AIM OF THE EXERCISE =
Copy each line of the following data that contains "shoulder".
=== SUPPLIED MATERIAL ===
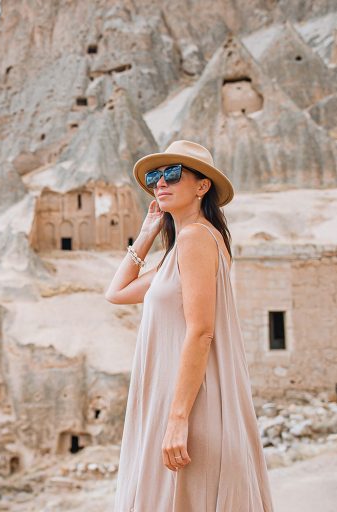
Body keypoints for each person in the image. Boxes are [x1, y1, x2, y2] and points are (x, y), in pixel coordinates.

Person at [105, 140, 274, 511]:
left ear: (202, 186)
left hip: (189, 409)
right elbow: (116, 293)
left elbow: (201, 331)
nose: (160, 183)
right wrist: (148, 233)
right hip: (175, 405)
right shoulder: (181, 247)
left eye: (173, 173)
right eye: (154, 176)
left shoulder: (197, 237)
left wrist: (178, 419)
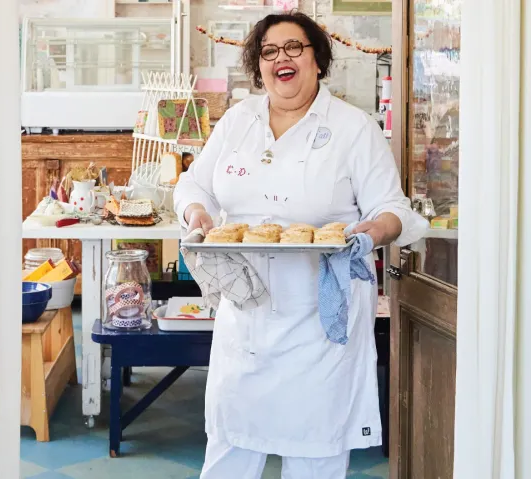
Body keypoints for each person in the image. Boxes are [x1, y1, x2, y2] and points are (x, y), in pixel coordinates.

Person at [173, 11, 426, 479]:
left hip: (319, 322)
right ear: (259, 64)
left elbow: (393, 209)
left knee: (315, 456)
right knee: (229, 449)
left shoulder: (354, 128)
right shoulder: (238, 121)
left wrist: (372, 232)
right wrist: (197, 214)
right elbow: (193, 186)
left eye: (294, 47)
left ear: (317, 59)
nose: (280, 59)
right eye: (269, 51)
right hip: (246, 313)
===
YOUR SOLUTION =
right shoulder: (181, 247)
left shoulder: (197, 237)
left shoulder: (354, 128)
right shoulder: (238, 121)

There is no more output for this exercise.